Rongga Hati

17 0 0
                                    


Langit-langit kelabu terasa temaram. Aroma hujan disubuh hari mengusik kulit tanpa busana. Aku, dia. Berpegang tangan tanpa banyak nada. Rasanya, papan yang lapuk itu tak berdosa. Tapi, nyawa yang ia naungilah pendosa.

"Sreet." Suara tarikan selimut.

Aku menoleh kesamping kiriku. Wajah tegas dengan garis rahang nyata terpantul dibola mataku.

"Arrghh..." Teriaknya bangkit dari tidur. Tak lama aku mengikutinya.

Dia mengerang dengan telapak tangan menutupi wajahnya, lalu dia sandarkan tangannya itu pada lututnya. Separuh tubuhnya terlihat. Datar. Dia memiliki dada datar. Warna rambut panjangnya yang ombre sangat cocok berpasangan dengan wajah pucatnya.

"Anggap saja... kita tidak pernah melakukannya." Ucapnya.

Mata birunya sangat indah. Berlian yang basah.

Itu yang kurasa dari dirinya.

"Aku... setuju..." Jawabku menunduk kebawah dan semakin mengencangkan peganganku tuk menutupi seluruh tubuhku.

.....

"Hallo? Gisela, tampaknya hari ini aku tidak dapat kembali. Aku akan menjadwalkan penerbanganku lima hari lagi. Aku akan mengikuti pameran disini."

"Ng... Suri?" Panggil seseorang.

Aku melihatnya. Orang yang sama dengan mata berlian dan berwajah pucat.

"Aku ingin kita berbicara." Ajaknya.

.....

Diam. Kaku.

Itu yang kurasa lagi. Tanpa suara, ia hanya fokus pada jamuan makan malamnya.

"Ada apa Xaviere?" Aku memulai percakapan.

"Suri... aku harap kamu tidak pergi... aku... tidak bisa melupakan... malam itu..." Tukasnya tanpa menatap.

"Hmm." Aku tak dapat berkata apapun.

"Aku mencintaimu." Kata itu terlontar begitu saja dari seorang Xaviere, si penganut androgini style.

Aku masih terdiam. Dalam diamku, aku membuka ingatanku yang kututup rapat.

Xaviere menyentuh tanganku yang terkatup. Aksesoris yang menghiasi jemarinya terasa dingin menyentuh kulit jemariku.

"Hubungan kita ini, kamu mengatakannya terlarang. Tapi, kamu malah menginginkan agar masuk lebih dalam." Aku bersuara.

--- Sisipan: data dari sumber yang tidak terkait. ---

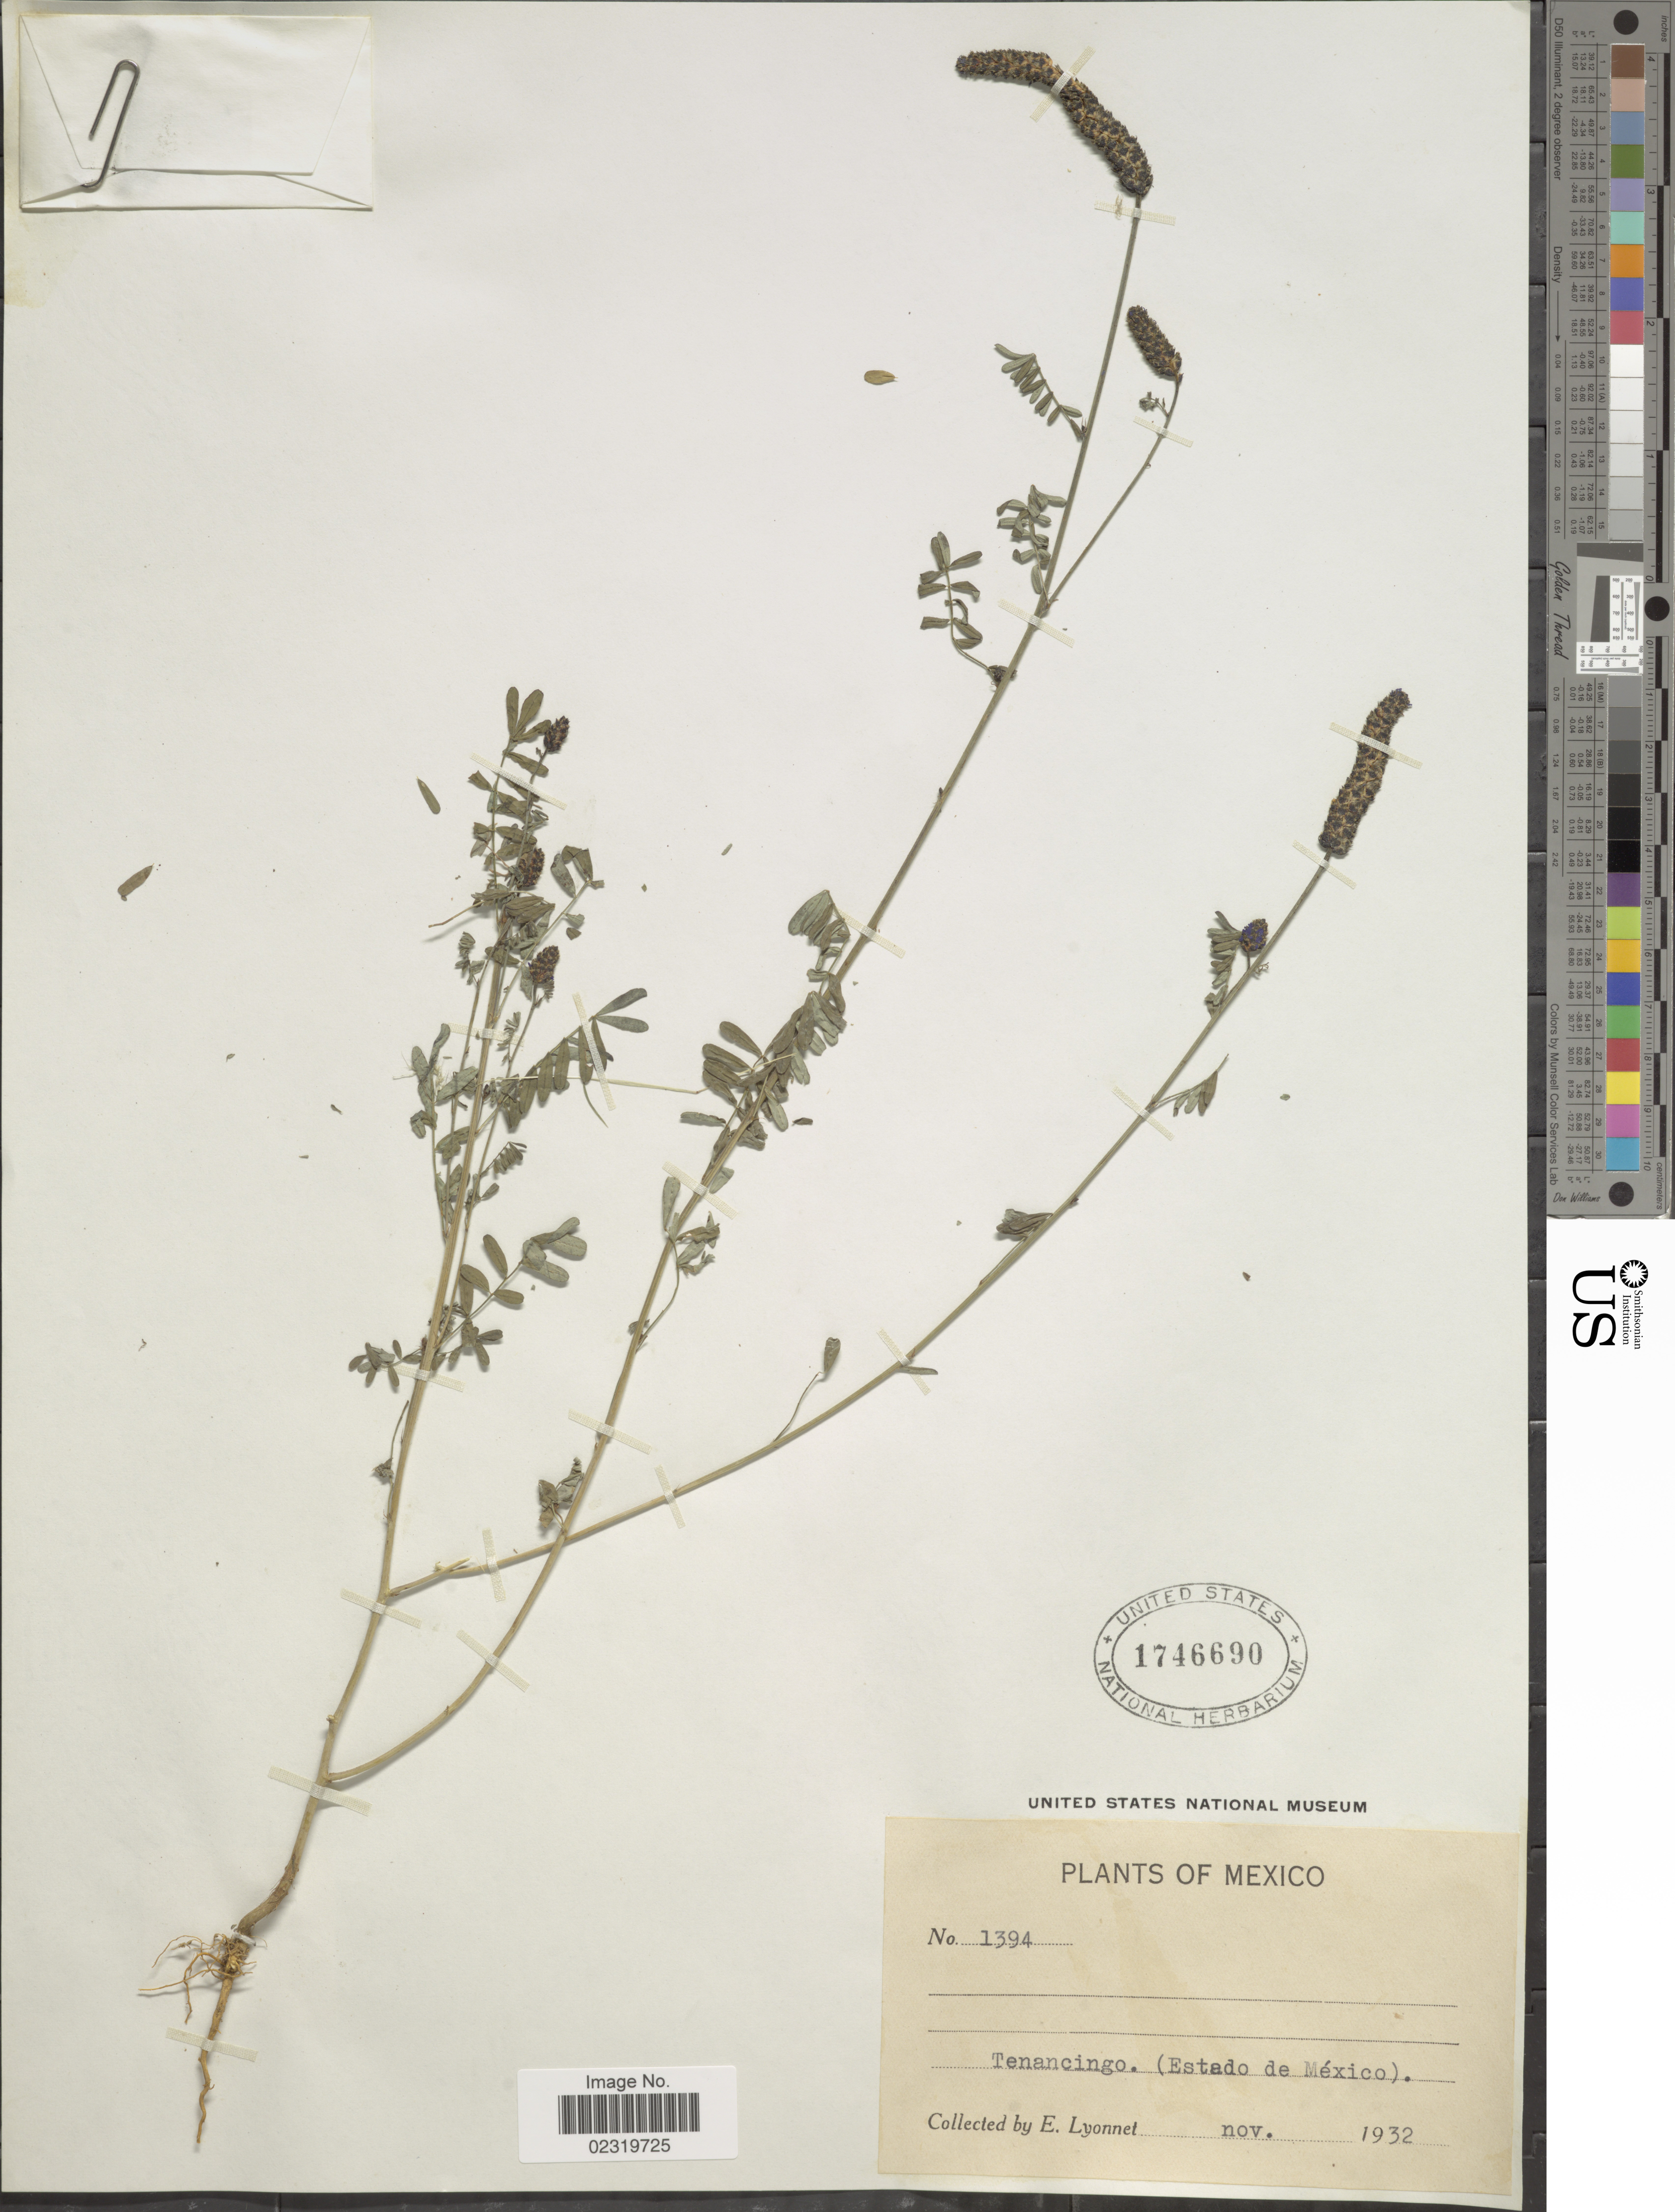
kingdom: Plantae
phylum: Tracheophyta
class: Magnoliopsida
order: Fabales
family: Fabaceae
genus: Dalea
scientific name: Dalea obreniformis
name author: (Rydb.) Barneby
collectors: E. Lyonnet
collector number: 1394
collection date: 1932-11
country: Mexico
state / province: México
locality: Tenancingo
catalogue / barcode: US 1746690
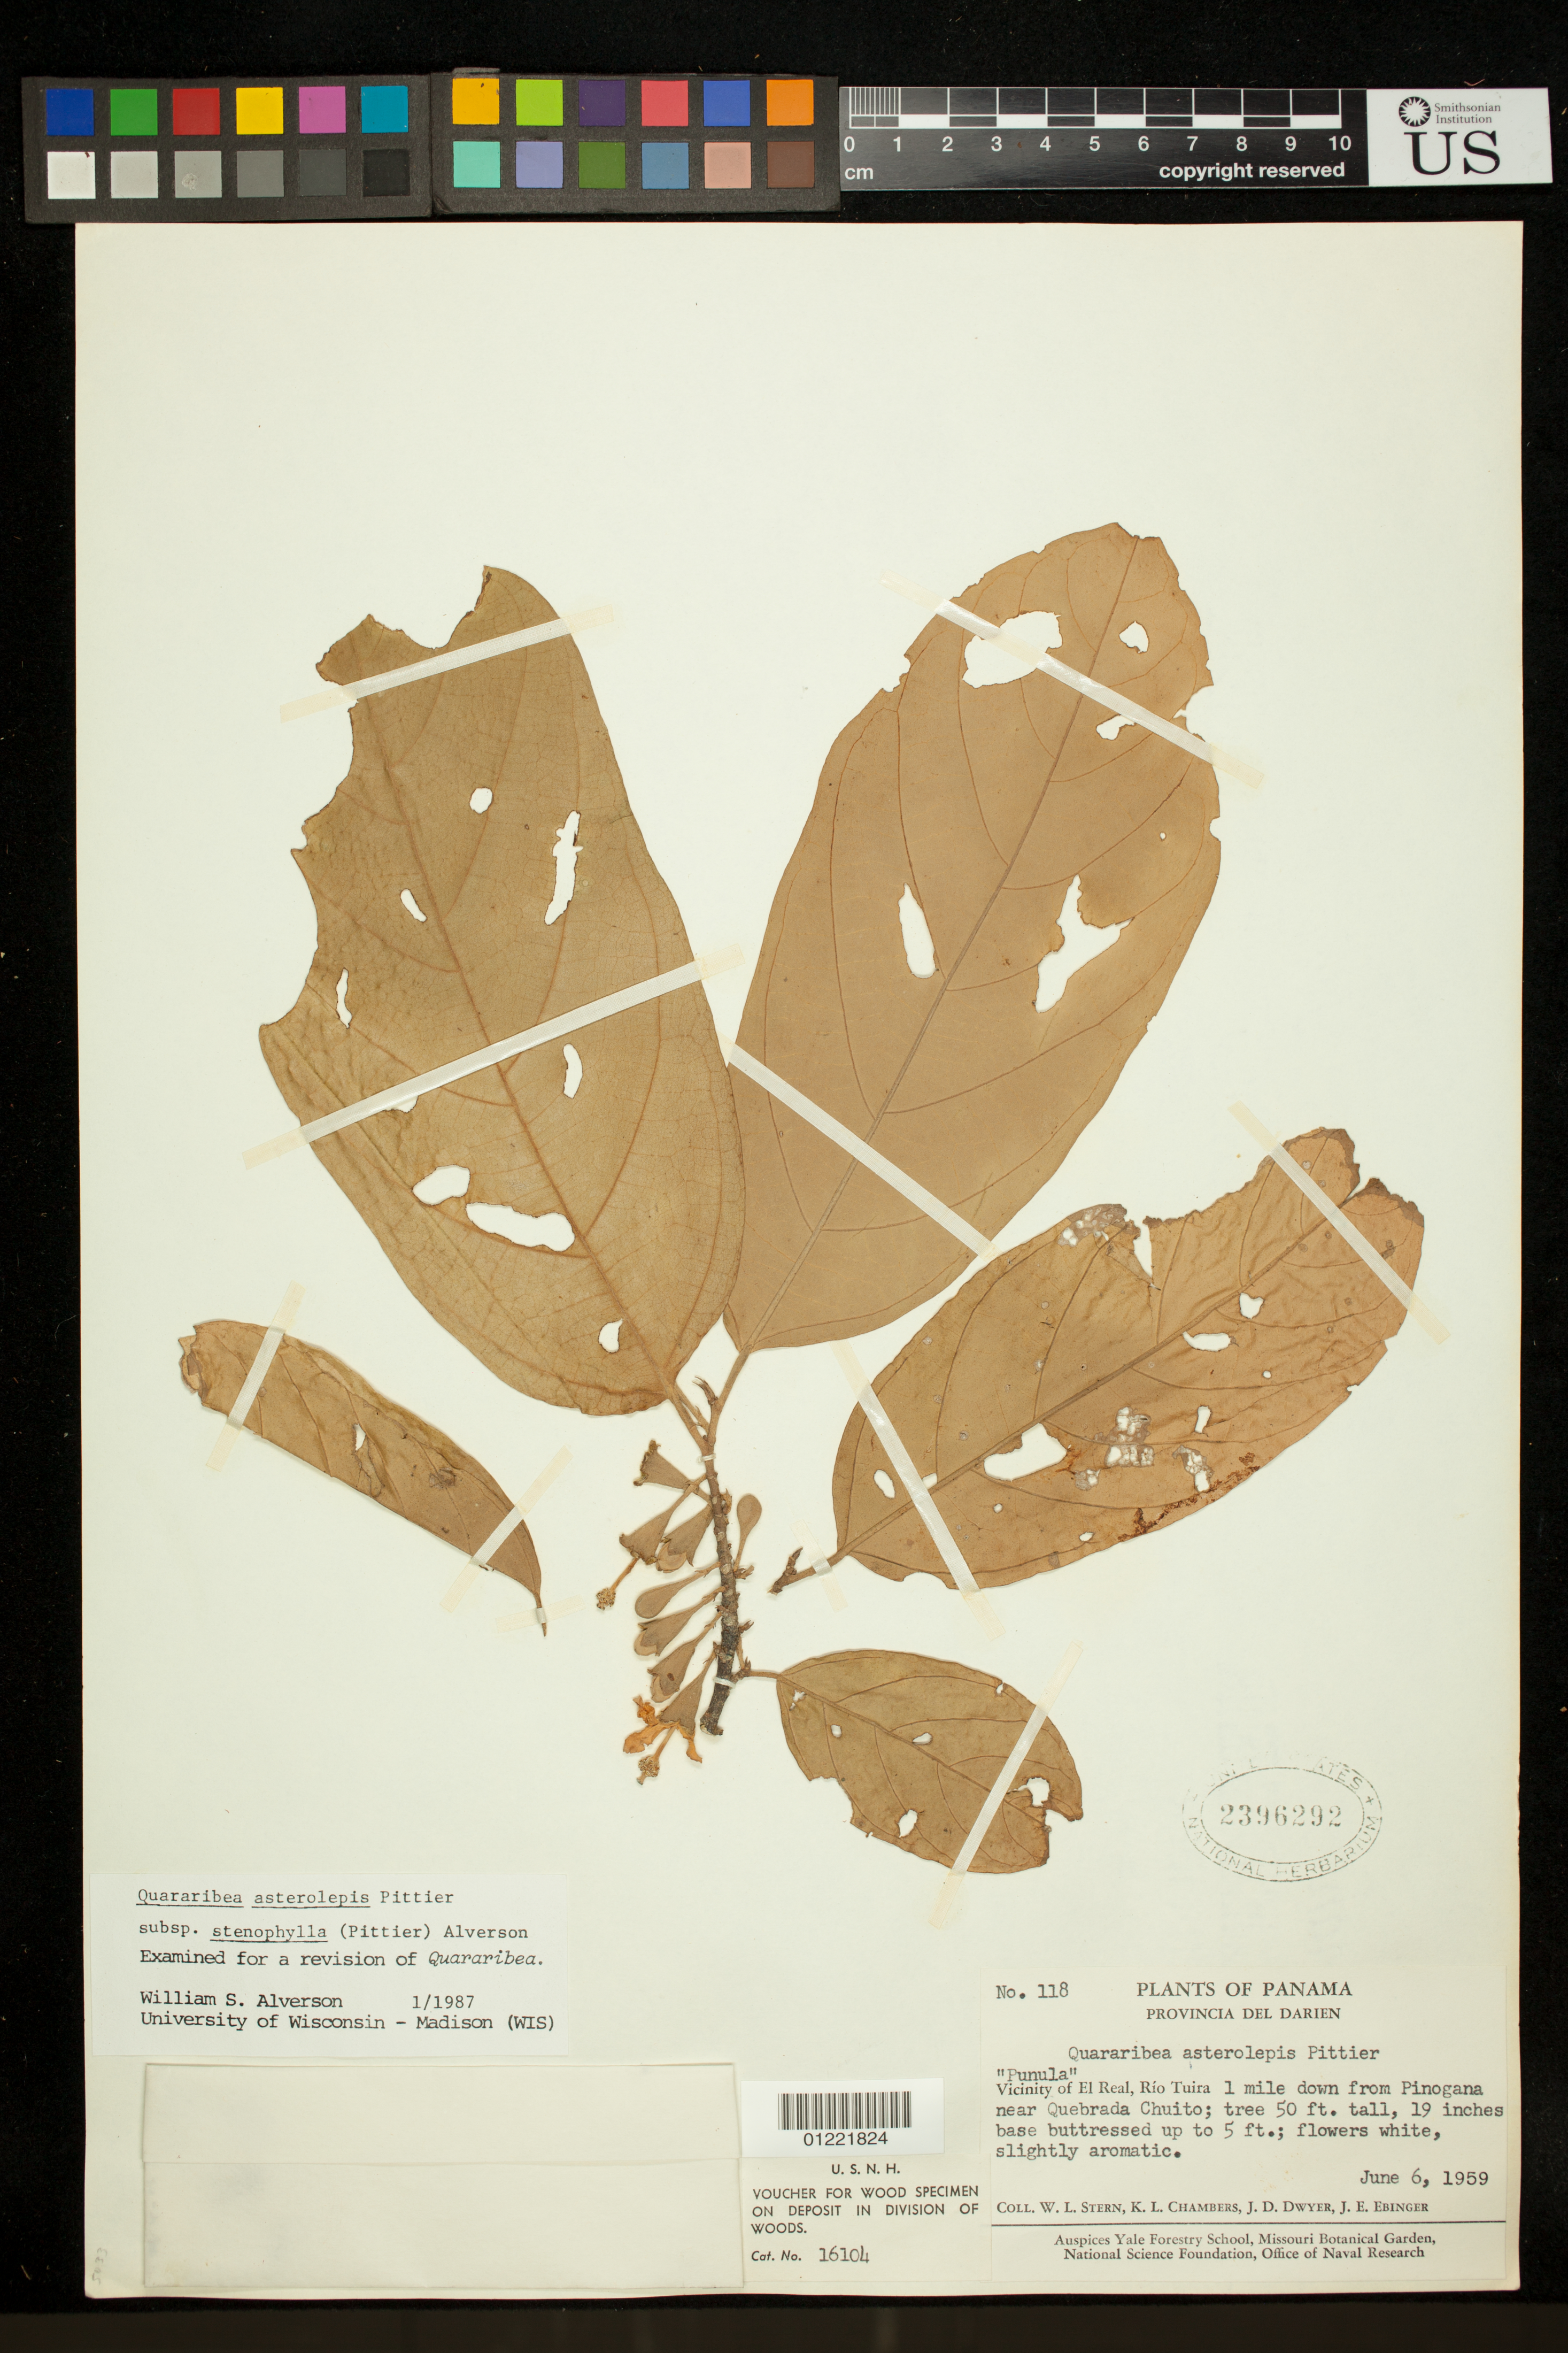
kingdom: Plantae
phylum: Tracheophyta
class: Magnoliopsida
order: Malvales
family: Malvaceae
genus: Quararibea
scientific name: Quararibea asterolepis subsp. stenophylla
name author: W.S. Alverson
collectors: W. L. Stern, K. L. Chambers, J. D. Dwyer & J. Ebinger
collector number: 118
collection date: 1959-06-06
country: Panama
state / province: Darién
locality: Vicinity of El Real, Rio Tuira 1 mile down from Pinogana near Quebrada Chuito.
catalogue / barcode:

"Aku mencintaimu Suri. Aku tau kita salah. Kita sudah memutuskan bersahabat. Tapi, beban yang selama ini kita tutupi malah terbuka lagi. Seharusnya, kita tidak bertemu agar kita tetap bisa menjadi sahabat jarak jauh." Xaviere berintonasi menggunakan perasaannya.

"Xaviere, wanitaku... aku..." Aku tak melanjutkan perkataanku.

"Aku siap bersamamu. Aku ingin hidup denganmu Suri. Ijinkan aku ikut denganmu. Kita akan membangun kehidupan bersama." Kali ini Xaviere bersungguh-sungguh.

.....

"Aku akan mandi terlebih dahulu."

Kulihat Xaviere menatap langit-langit kamar hotel. Dia hanya terdiam tanpa menjawab ucapanku barusan.

Jaket kulit hitam yang ia kenakan dengan setelan jeans hitamnya, membuat sisi maskulinnya sangat kental. Walau ombre biru - ungu rambut panjangnya menunjukkan jika dia seorang wanita. Aura dirinya tetap lebih cocok sebagai lelaki.

Aku berlalu.

"Xaviere? Aku sudah selesai." Kuhampiri dirinya yang masih dalam posisi sama.

Xaviere menoleh padaku dan menabrak tubuhku terjatuh. Mata berlian itu menatapku.